Le lieu : le domaine de Palerme.

 

En Provence, lors du séjour inaugural, Camus séjourne à l’hôtel ou chez Georges Combaluzier, dans une demeure qu’il lui loue sur les hauteurs, sous les dentelles de Montmirail, avant de prendre l’habitude de louer une demeure que René Char lui conseille : le domaine de Palerne, une vaste maison en dehors de l’Isle-sur-Sorgue, construite au milieu de prairies et non loin d’une petite colline, « Le Bosquet », sur laquelle vécut pendant des années Toquebiol, l’un des « transparents » chers au cœur de René Char. Albert Camus, seul ou avec Francine Camus, louera le domaine à plusieurs reprises – dont au moins trois étés complets. Le lieu doit son nom au Duc de Palerne, trésorier du Pape, qui fit construire la bastide en 1736 pour en faire sa résidence de campagne, à moins de 2 km de son hôtel particulier, niché au cœur de la cité de L’Isle-sur-Sorgue. Selon Char, toujours dans sa postface à La Postérité du Soleil, « le nom peu facile à prononcer et tendant à s’escamoter, fut remplacé par le m plus dur et méditerranéen ». Palerne devint ainsi Palerme.

 

La première arrivée a lieu en juillet 1948, où Camus arrive le 25 juillet. Il y restera tout l’été et ne regagnera Paris que le 10 septembre, où il rentrera avec Maria Casarès et son père. Une intense correspondance a lieu cet été, entre plusieurs visites de René Char. Le domaine sera à nouveau loué tout l’été suivant : Francine y passera un été complet en 1949, alors que Camus est en Amérique du Sud, en compagnie de sa mère Fernande Faure, et d’une cousine germaine, Nicole Chaperon, jeune étudiante en lettres à Alger. Toutes trois découvriront le Vaucluse cet été-là et assistent aux dernières corrections des Matinaux, que Char enverra à Gaston Gallimard début octobre. Camus rentre d’Amérique du Sud début septembre et descend immédiatement, le 6, dans le Vaucluse. Il ne reste qu’un jour ou deux à Palerme car il doit regagner Paris avec toute la famille, avant de partir ensuite au Panelier, où il doit terminer la rédaction des Justes. Char lui écrira, le 4 octobre, qu’il « était triste de [le] voir partir si vite ». C’est néanmoins dans ce court laps de temps de deux jours que seront prises, en deux instantanés, à quelques secondes d’écart, les deux seules photographies des deux amis ensemble, en tenue décontractée. C’est Nicole Chaperon qui déclenchera l’appareil.

 

Le couple Camus louera une dernière fois le domaine en 1956, avec les enfants : d’abord en mars, et c’est pendant ce séjour qu’il travaillera à l’adaptation du roman de William Faulkner, Requiem pour une nonne ; puis pendant l’été, à partir du 12 juillet.

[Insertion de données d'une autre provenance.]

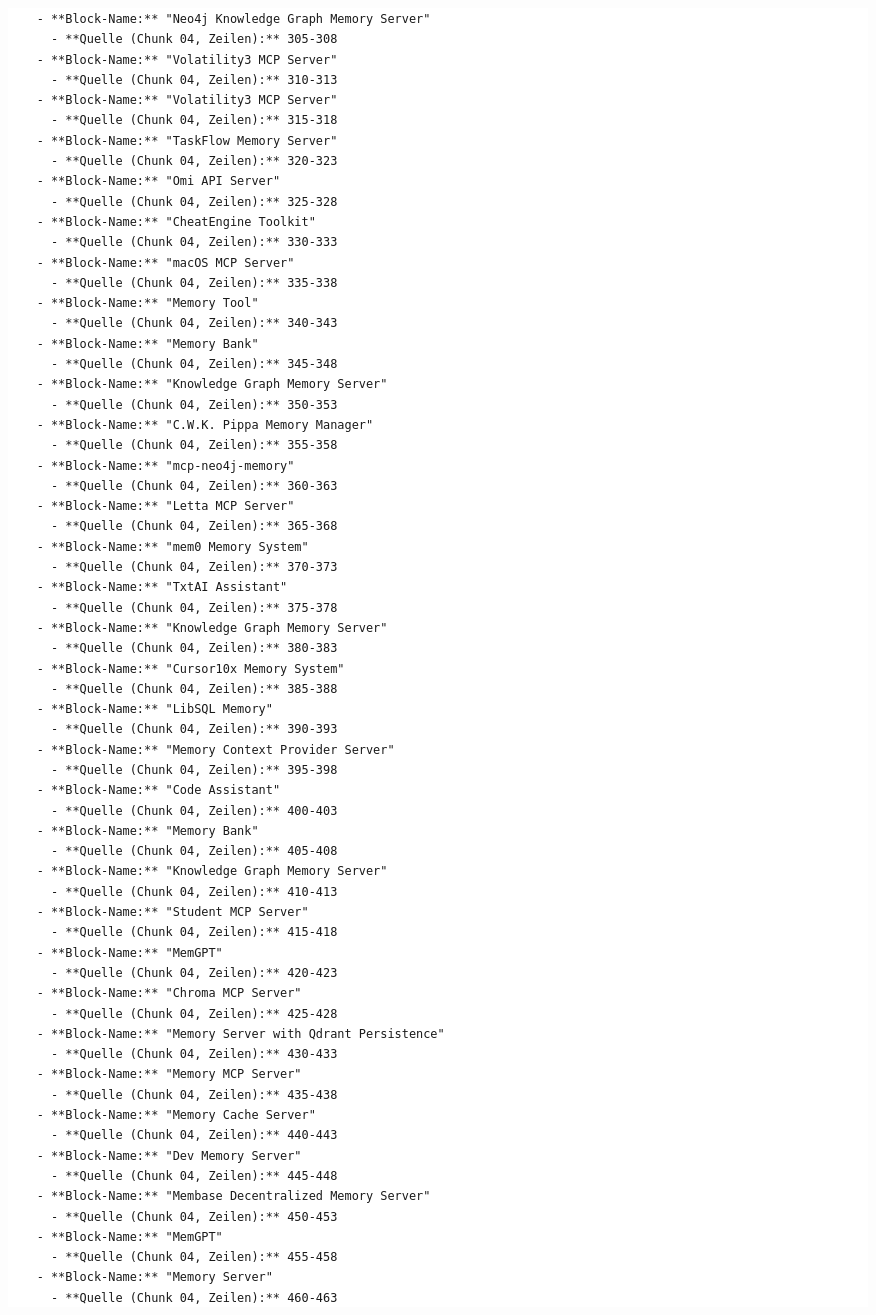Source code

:         - **Block-Name:** "Neo4j Knowledge Graph Memory Server"
          - **Quelle (Chunk 04, Zeilen):** 305-308
        - **Block-Name:** "Volatility3 MCP Server"
          - **Quelle (Chunk 04, Zeilen):** 310-313
        - **Block-Name:** "Volatility3 MCP Server"
          - **Quelle (Chunk 04, Zeilen):** 315-318
        - **Block-Name:** "TaskFlow Memory Server"
          - **Quelle (Chunk 04, Zeilen):** 320-323
        - **Block-Name:** "Omi API Server"
          - **Quelle (Chunk 04, Zeilen):** 325-328
        - **Block-Name:** "CheatEngine Toolkit"
          - **Quelle (Chunk 04, Zeilen):** 330-333
        - **Block-Name:** "macOS MCP Server"
          - **Quelle (Chunk 04, Zeilen):** 335-338
        - **Block-Name:** "Memory Tool"
          - **Quelle (Chunk 04, Zeilen):** 340-343
        - **Block-Name:** "Memory Bank"
          - **Quelle (Chunk 04, Zeilen):** 345-348
        - **Block-Name:** "Knowledge Graph Memory Server"
          - **Quelle (Chunk 04, Zeilen):** 350-353
        - **Block-Name:** "C.W.K. Pippa Memory Manager"
          - **Quelle (Chunk 04, Zeilen):** 355-358
        - **Block-Name:** "mcp-neo4j-memory"
          - **Quelle (Chunk 04, Zeilen):** 360-363
        - **Block-Name:** "Letta MCP Server"
          - **Quelle (Chunk 04, Zeilen):** 365-368
        - **Block-Name:** "mem0 Memory System"
          - **Quelle (Chunk 04, Zeilen):** 370-373
        - **Block-Name:** "TxtAI Assistant"
          - **Quelle (Chunk 04, Zeilen):** 375-378
        - **Block-Name:** "Knowledge Graph Memory Server"
          - **Quelle (Chunk 04, Zeilen):** 380-383
        - **Block-Name:** "Cursor10x Memory System"
          - **Quelle (Chunk 04, Zeilen):** 385-388
        - **Block-Name:** "LibSQL Memory"
          - **Quelle (Chunk 04, Zeilen):** 390-393
        - **Block-Name:** "Memory Context Provider Server"
          - **Quelle (Chunk 04, Zeilen):** 395-398
        - **Block-Name:** "Code Assistant"
          - **Quelle (Chunk 04, Zeilen):** 400-403
        - **Block-Name:** "Memory Bank"
          - **Quelle (Chunk 04, Zeilen):** 405-408
        - **Block-Name:** "Knowledge Graph Memory Server"
          - **Quelle (Chunk 04, Zeilen):** 410-413
        - **Block-Name:** "Student MCP Server"
          - **Quelle (Chunk 04, Zeilen):** 415-418
        - **Block-Name:** "MemGPT"
          - **Quelle (Chunk 04, Zeilen):** 420-423
        - **Block-Name:** "Chroma MCP Server"
          - **Quelle (Chunk 04, Zeilen):** 425-428
        - **Block-Name:** "Memory Server with Qdrant Persistence"
          - **Quelle (Chunk 04, Zeilen):** 430-433
        - **Block-Name:** "Memory MCP Server"
          - **Quelle (Chunk 04, Zeilen):** 435-438
        - **Block-Name:** "Memory Cache Server"
          - **Quelle (Chunk 04, Zeilen):** 440-443
        - **Block-Name:** "Dev Memory Server"
          - **Quelle (Chunk 04, Zeilen):** 445-448
        - **Block-Name:** "Membase Decentralized Memory Server"
          - **Quelle (Chunk 04, Zeilen):** 450-453
        - **Block-Name:** "MemGPT"
          - **Quelle (Chunk 04, Zeilen):** 455-458
        - **Block-Name:** "Memory Server"
          - **Quelle (Chunk 04, Zeilen):** 460-463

Séjour important pour Camus, puisque sa mère y passera également une partie du mois de juillet en leur compagnie. Son dernier séjour en métropole.

 

La photographie fut sans doute développée à Paris, une fois que Nicole Chaperon aura regagné la capitale avec sa cousine Francine.
Camus conserve l’un des clichés, l’autre est offert à René Char, qui y porte la note autographe au verso.

 

Ce « portrait d’été » sera par la suite abondamment reproduit, au gré des publications diverses ; il figure notamment en frontispice de l’édition de la correspondance entre les deux hommes (Paris, Gallimard, 2007) et servira de couverture pour l’édition Folio de 2017.

 

Ce cliché original aura également été exposé – pour la première et unique fois  à ce jour – lors de l’exposition du centenaire de 2013, à Lourmarin (De Tipasa à Lourmarin, 2013, n° 188 [reproduit]). Il sera à cette occasion utilisé en frontispice pour le tiré à part de Naissance et jour levant d’une amitié, imprimé à 100 exemplaires.

Un document iconographique exceptionnel et le seul tirage d’époque de ce cliché historique, ayant appartenu au protagoniste et comparse d’Albert Camus, René Char.